REQUIREMENT 1
Reproduce the passage of the case summary below, starting at "Doud v. Yellow" and ending at "barring ADA recovery.".
REQUIREMENT 2
Using the case summary below, answer each item.
(a) Which numbered affirmative defense did Yellow Cab assert about James Doud being an independent contractor?
(b) On what date did the court grant summary judgment for the Douds on that defense?
(c) Which state's law did Yellow Cab argue the court should have applied to the employment status question?

SOURCE PASSAGE
* START *

Doud v. Yellow Cab of Reno, Inc.
3:13-cv-00664
D. Nev.Sep 18, 2015Background
- Plaintiffs James and Melodie Doud sued Yellow Cab under the ADA; Yellow Cab asserted as its 25th affirmative defense that James Doud was an independent contractor, not an employee, barring ADA recovery.
- The Douds moved for partial summary judgment on that affirmative defense; briefing occurred in 2014.
- On March 30, 2015 the court granted summary judgment for the Douds on the 25th affirmative defense, finding Doud was an employee under applicable law.
- Nearly six months later, Yellow Cab filed a motion for reconsideration arguing the court should have applied Nevada law to the employment status question and that the issue should have been left to a jury.
- The court treated the motion as one for reconsideration of an interlocutory order and evaluated whether there was newly discovered evidence, clear error, manifest injustice, or intervening change in controlling law.

* END *

PROVIDED DATA

* START *

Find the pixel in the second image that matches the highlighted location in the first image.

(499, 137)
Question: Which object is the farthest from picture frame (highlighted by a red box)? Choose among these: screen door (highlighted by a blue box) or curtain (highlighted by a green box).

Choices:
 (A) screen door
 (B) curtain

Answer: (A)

* END *

TASK ANSWER 1
Doud v. Yellow Cab of Reno, Inc.
3:13-cv-00664
D. Nev.Sep 18, 2015Background
- Plaintiffs James and Melodie Doud sued Yellow Cab under the ADA; Yellow Cab asserted as its 25th affirmative defense that James Doud was an independent contractor, not an employee, barring ADA recovery.

TASK ANSWER 2
(a) The 25th affirmative defense.
(b) March 30, 2015.
(c) Nevada law.